Procurado pelo CORREIO para avaliar as mudanças estruturais do bairro, ele relembra da escola que ficava localizada na Pracinha do Cabelo Seco. “Lá, mães e professores comemoravam as festas tradicionais culturais, ensaiávamos para os espetáculos da AfroMundi. A comunidade fala até hoje que transformamos a escolinha em um centro cultural. Derrubaram tudo para fazer um estacionamento. Mas, lógico só pensaram na economia e não na ecologia. Essa decisão simboliza muito todas essas mudanças”, assinala ele, fazendo uma reflexão sobre o assunto.
O certo é que o Bairro Francisco Coelho, o popular Cabelo Seco, tem passado por transformações estruturais e sociais, com a comunidade se adaptando a uma nova realidade. Resta saber se as raízes continuarão fincadas onde tudo começou.
Do cabelo pixaim ao paraíso do encontro dos dois rios
O bairro “Cabelo Seco” é considerado marco inicial da cidade de Marabá e localiza-se na confluência dos rios Tocantins e Itacaiunas. Era por meio desses dois rios, que se realizava nos primeiros anos do século XX, a entrada de pessoas e a compra e venda de mercadorias.
Seu nome oficial é uma homenagem ao fundador da cidade de Marabá, Francisco Coelho, porém, é mais conhecido por “Cabelo Seco” por se referir, dentre outras explicações populares, ao fenótipo das primeiras moradoras, fazendo menção ao cabelo “pixaim” das mulheres, marcada pela descendência africana.

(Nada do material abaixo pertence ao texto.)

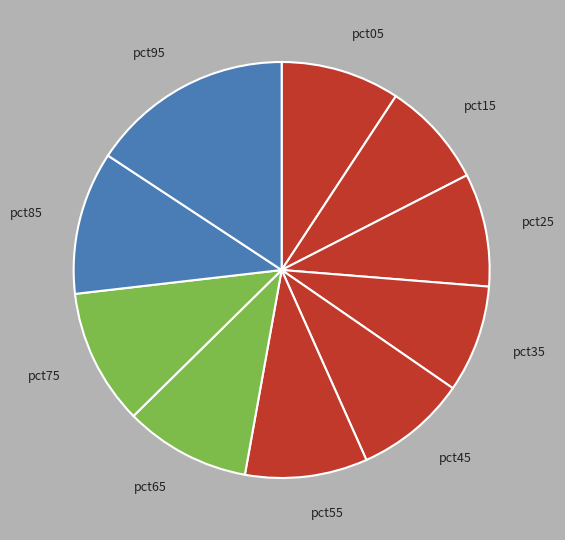

Do pct45 and pct95 together represent more than half of the pie?

No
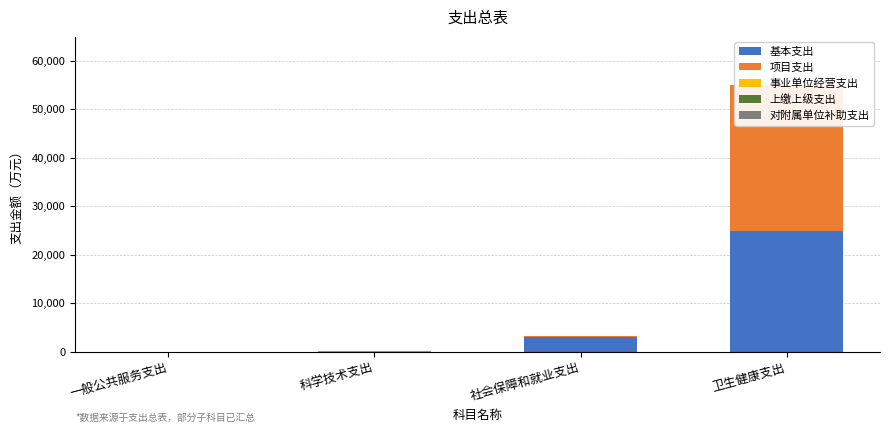

List the series in order of their peak value, highest first.

项目支出, 基本支出, 事业单位经营支出, 上缴上级支出, 对附属单位补助支出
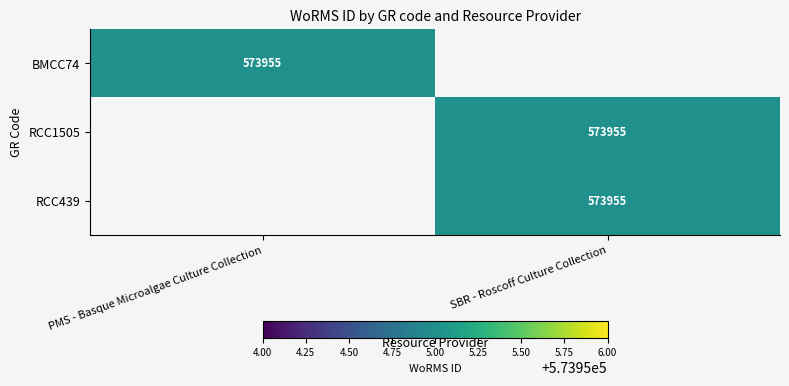

The value of BMCC74 at PMS - Basque Microalgae Culture Collection is 573955. True or false?

True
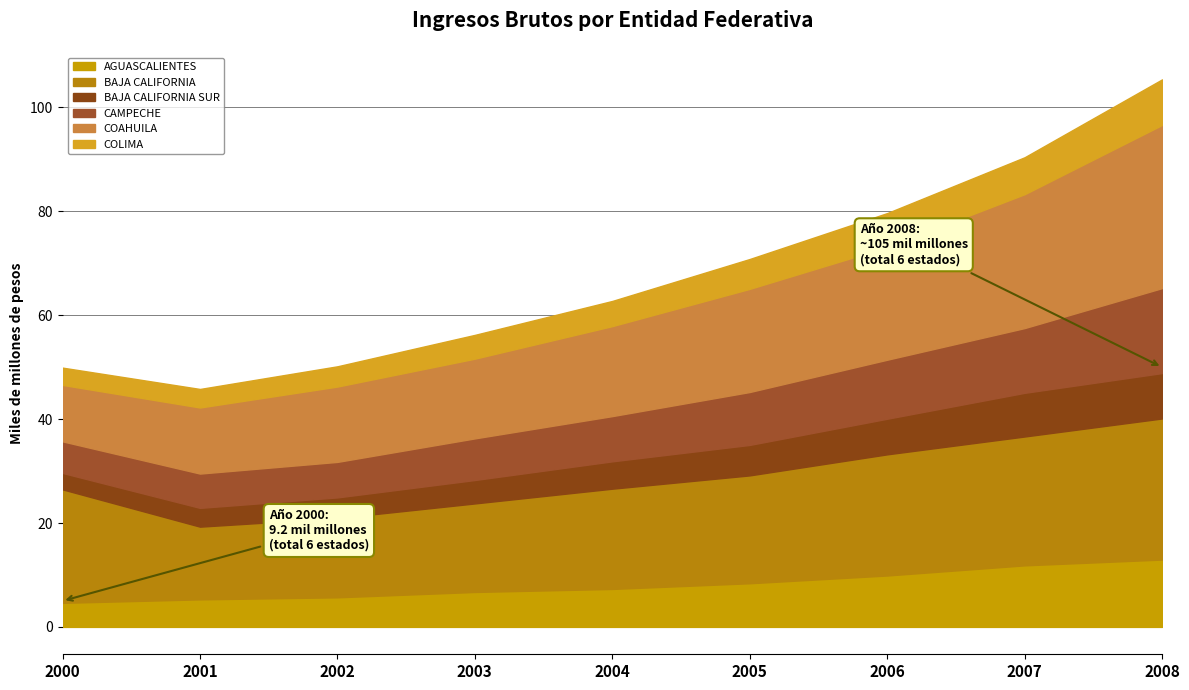

How many BAJA CALIFORNIA values are between 17041524078 and 23322359783?

5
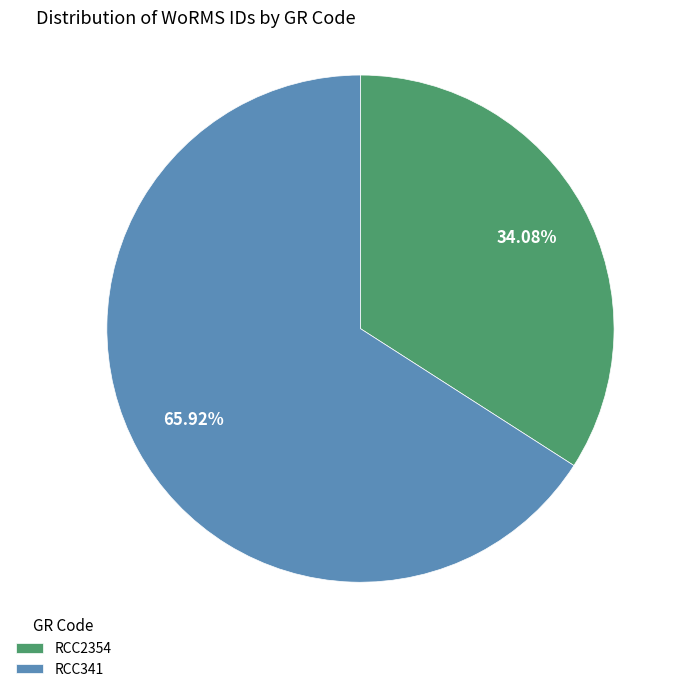

Is RCC341 the majority of the pie?

Yes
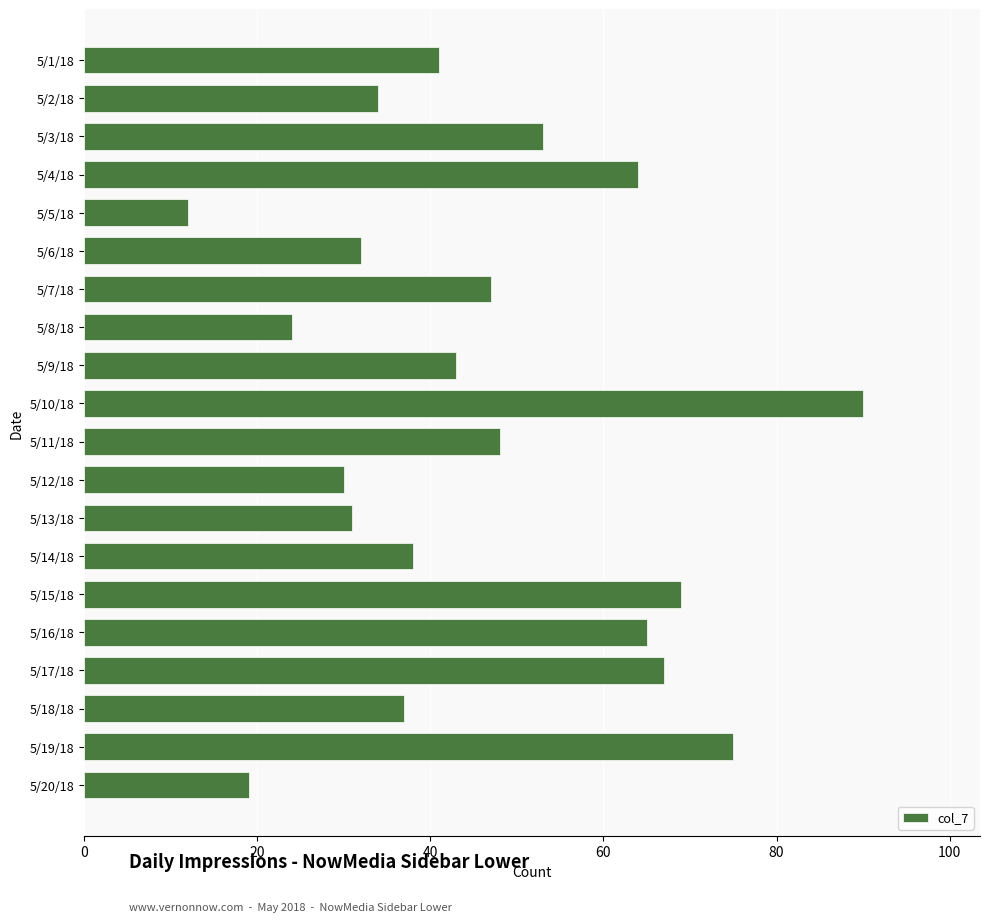

What is the ratio of the value at 5/11/18 to the value at 5/4/18?

0.8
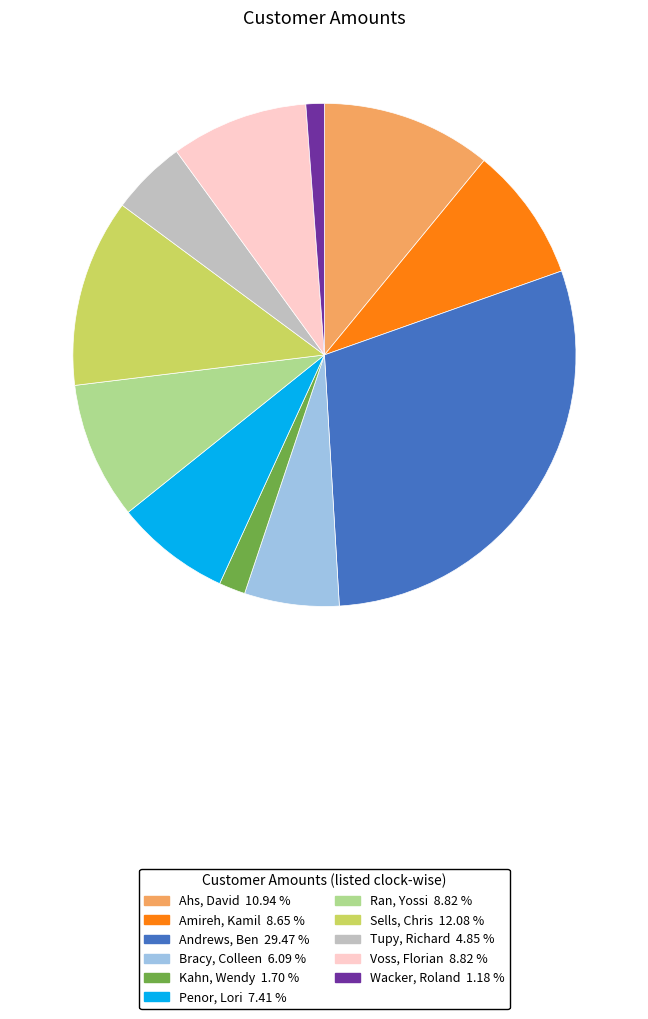

What is the largest slice in the pie chart?

Andrews, Ben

A presença da população negra no bairro do Cabelo Seco se fez também nas diversas manifestações culturais que foram construídas socialmente ao longo da história do Município de Marabá, como a dança do Boi Bumbá, Quadrilha Junina, a Festa do Divino, Festa de Santos Reis, São Lázaro e o Cordão de Pássaro. Além de uma forte presença das religiões de matriz africana, como o Terecô.
Nos últimos anos, todavia, tem-se observado uma diminuição dessas manifestações dentro do bairro. Com tantas histórias ao longo da história, tem sido utilizado como campo de pesquisa por diferentes áreas do conhecimento no Pará.
O bairro tradicionalmente é território de lavadeiras, parteiras, rezadeiras e pescadores. Que seja de orgulho dos seus moradores, também!